Where humans go, they bring their culture with them. Working backward from this, researchers led by Steven Brown of Canada's McMaster University sought to see if similarity in folk music among divergent groups matched their genetic closeness, indicating a shared history.
The scientists compared the folk music of Taiwan's aboriginal, non-ethnically Chinese peoples. Testing 220 songs from nine distinct Taiwanese aboriginal groups, on such points as pitch and rhythm, the researchers were able to track similarities and differences in the groups' music. To demonstrate that variations in the music were a result of migration, the researchers cross-checked the population's mitochondrial DNA, which is passed down from mother to child and is a reliable way to check group genetics.
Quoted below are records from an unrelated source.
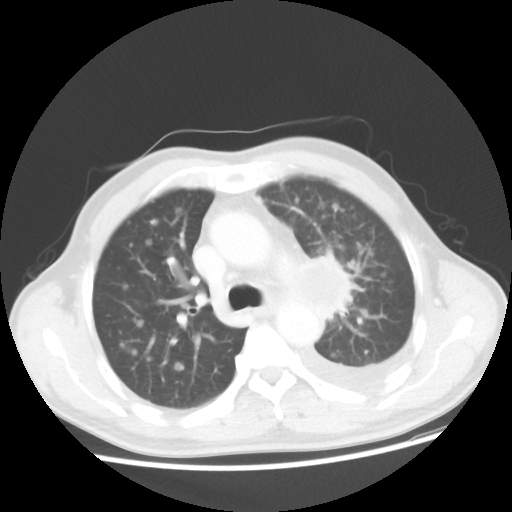
Chest CT, one axial slice. Reconstruction kernel STANDARD. 100 kVp. Lung window (W 1500 / L -600 HU). 5 mm slice thickness. 512 × 512 image matrix, field of view 362 × 362 mm. Male patient, age 55 years. Case-level facts recorded for this patient, not image findings: clinical TNM (as recorded): T2 N3 M1a; histopathological grade: G3.
Annotated regions visible in this slice (rectangle marked by the reading radiologist):
- lung tumour (recorded histology: squamous cell carcinoma): bounding box [x1, y1, x2, y2] px = [292, 250, 352, 324]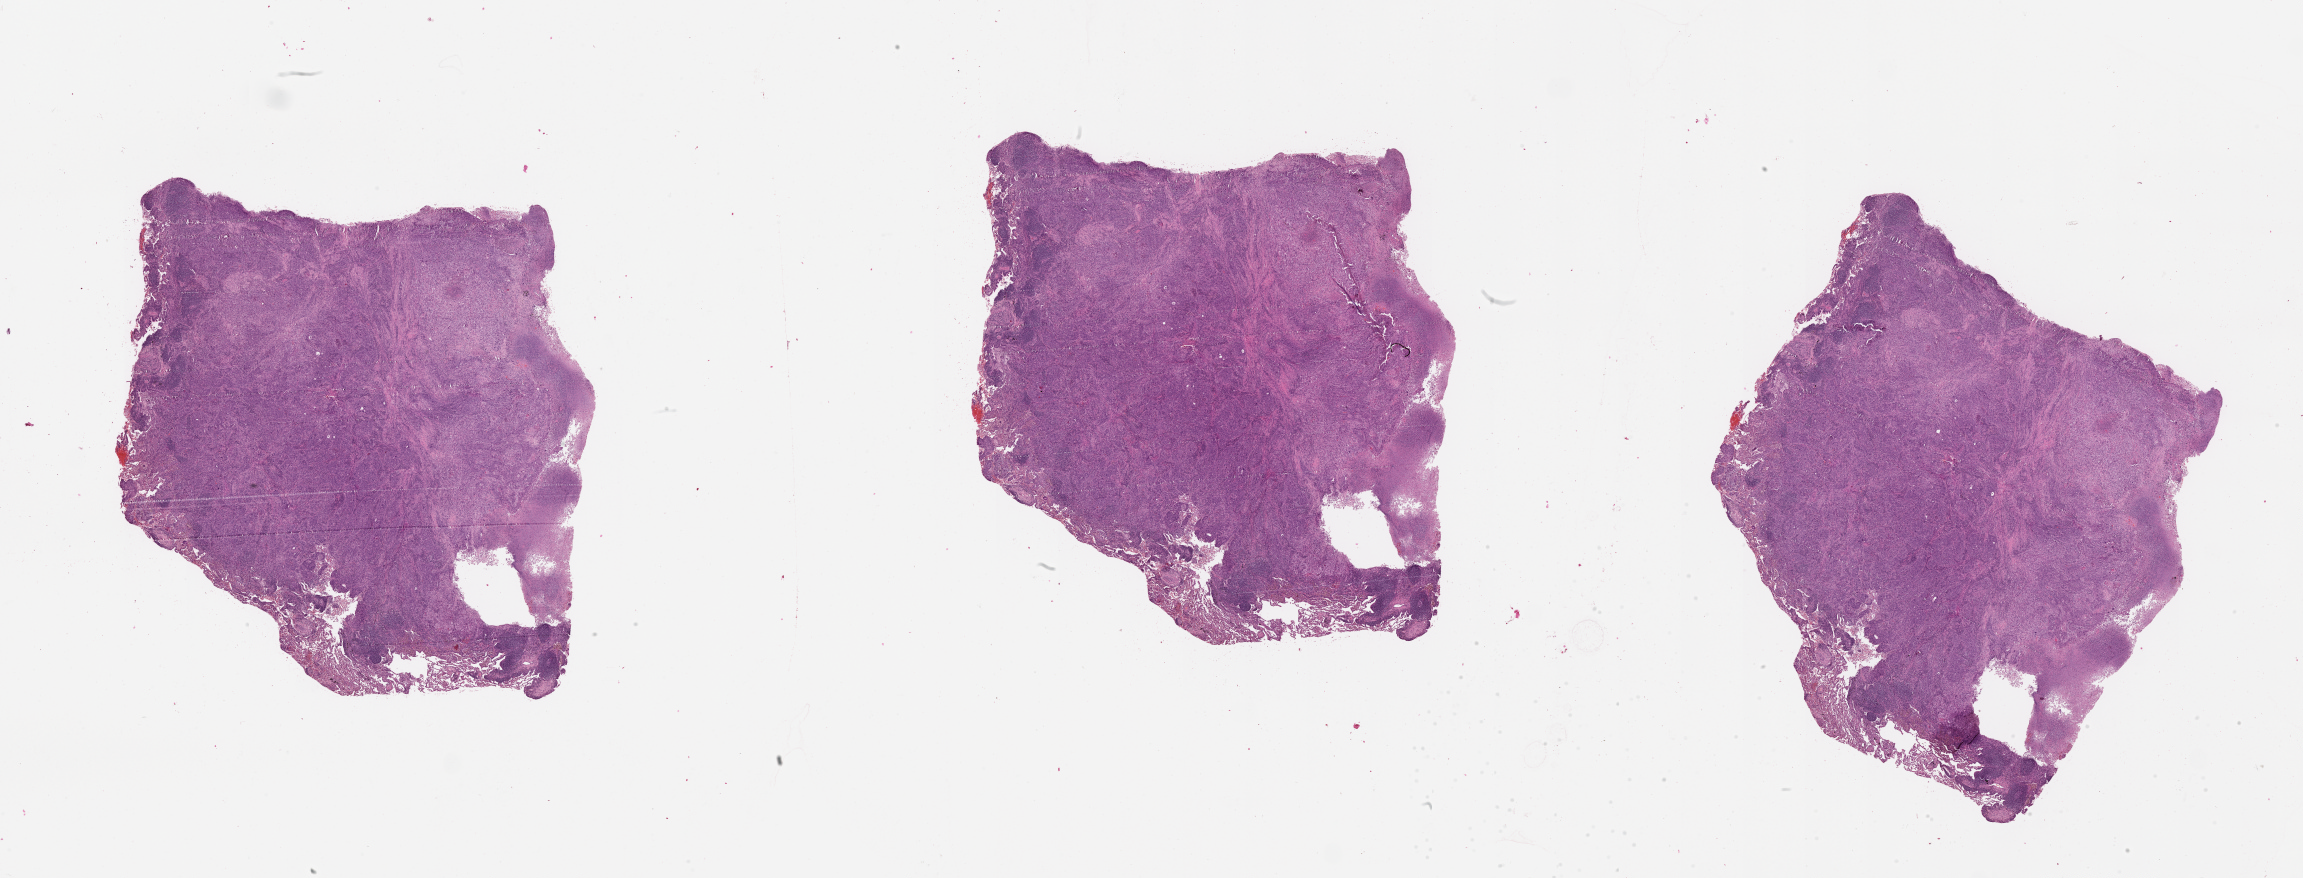
H&E-stained whole-slide image, whole scanned area (about 37.1 x 14.1 mm, from a 20x scan) shown as a low-resolution overview. Tumour tissue sample, lung. Male, 77 y/o.
* patient diagnosis (cohort enrolment): squamous cell carcinoma (lung)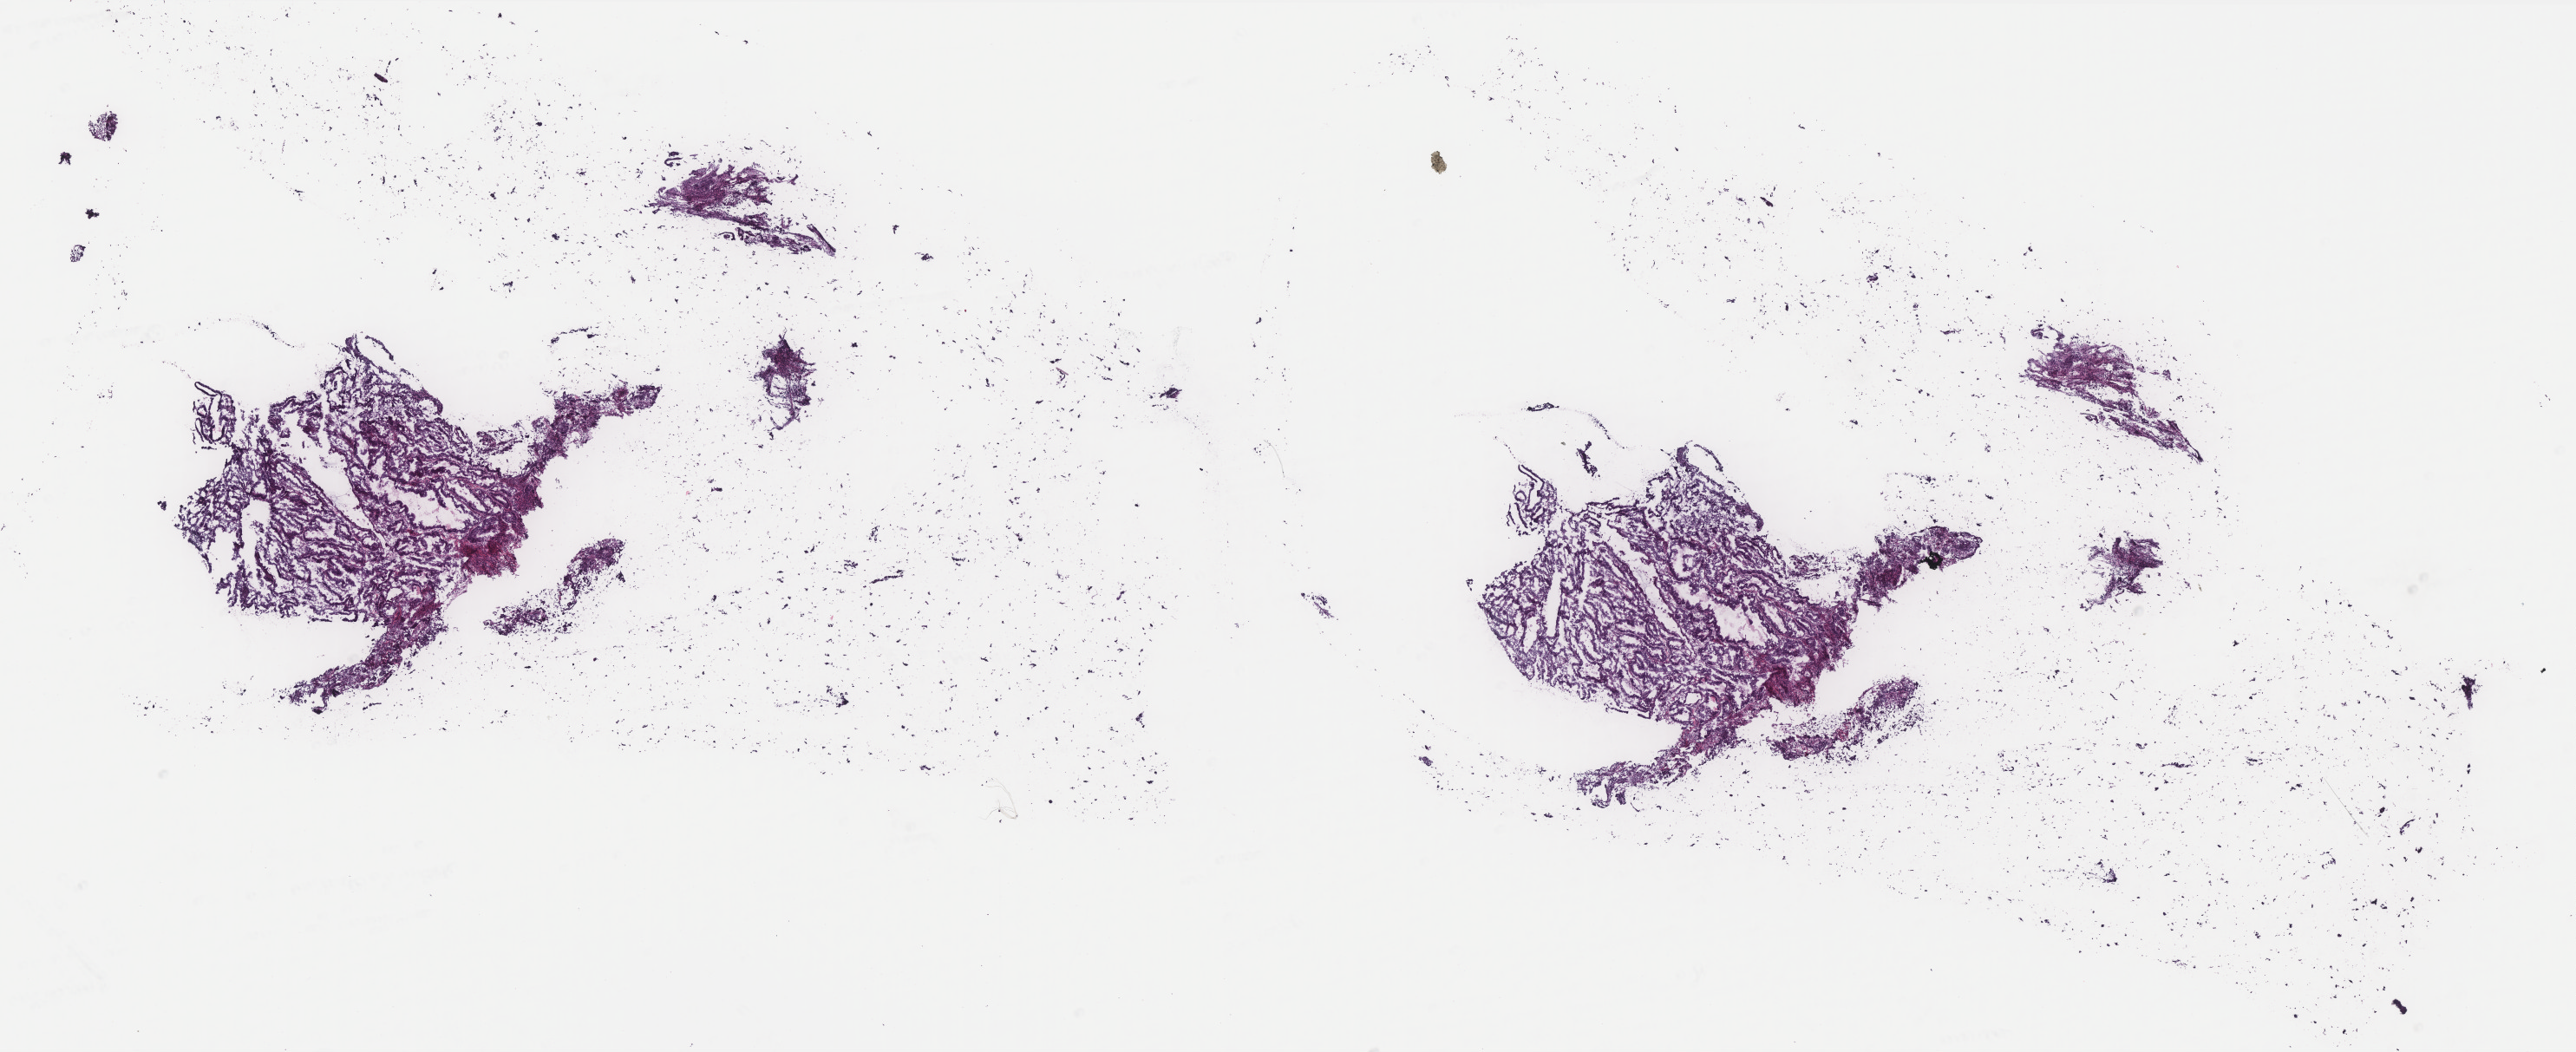
H&E-stained whole-slide image — a low-resolution overview of the entire scanned area, about 23.8 x 9.7 mm (slide scanned at 40x). Frozen section. Primary tumour sample from the uterus. Female, age 57 years at initial diagnosis. Histologic grade: G1 (well differentiated).
Pathologic diagnosis: Endometrioid adenocarcinoma, NOS (endometrium). FIGO stage: IIIA.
Tracking migration by music doesn't replace the picture created by genetic mapping, but it does enrich it. Language families are another way to do this--older concepts in similar languages tend to have similar words, but new concepts discovered in isolation will be divergent. One example of this comes from 2012, when scientists tracked the Indo-European family of languages back to a core in Anatolia. This was done by looking for ancestral parts of speech, words early farmers would require to describe their day to day life, like "mother," and then tracking where vocabulary sets diverged, like when farmers in India needed to describe different wildlife and seasons than farmers in Europe.
The study by Brown adds music as another avenue to explore the spread of humans, since musical forms evolve and vary much like language. Brown's team even contends that music is a closer identifier to genetics than language. The Journal Proceedings of the Royal Society B published the findings on November 13.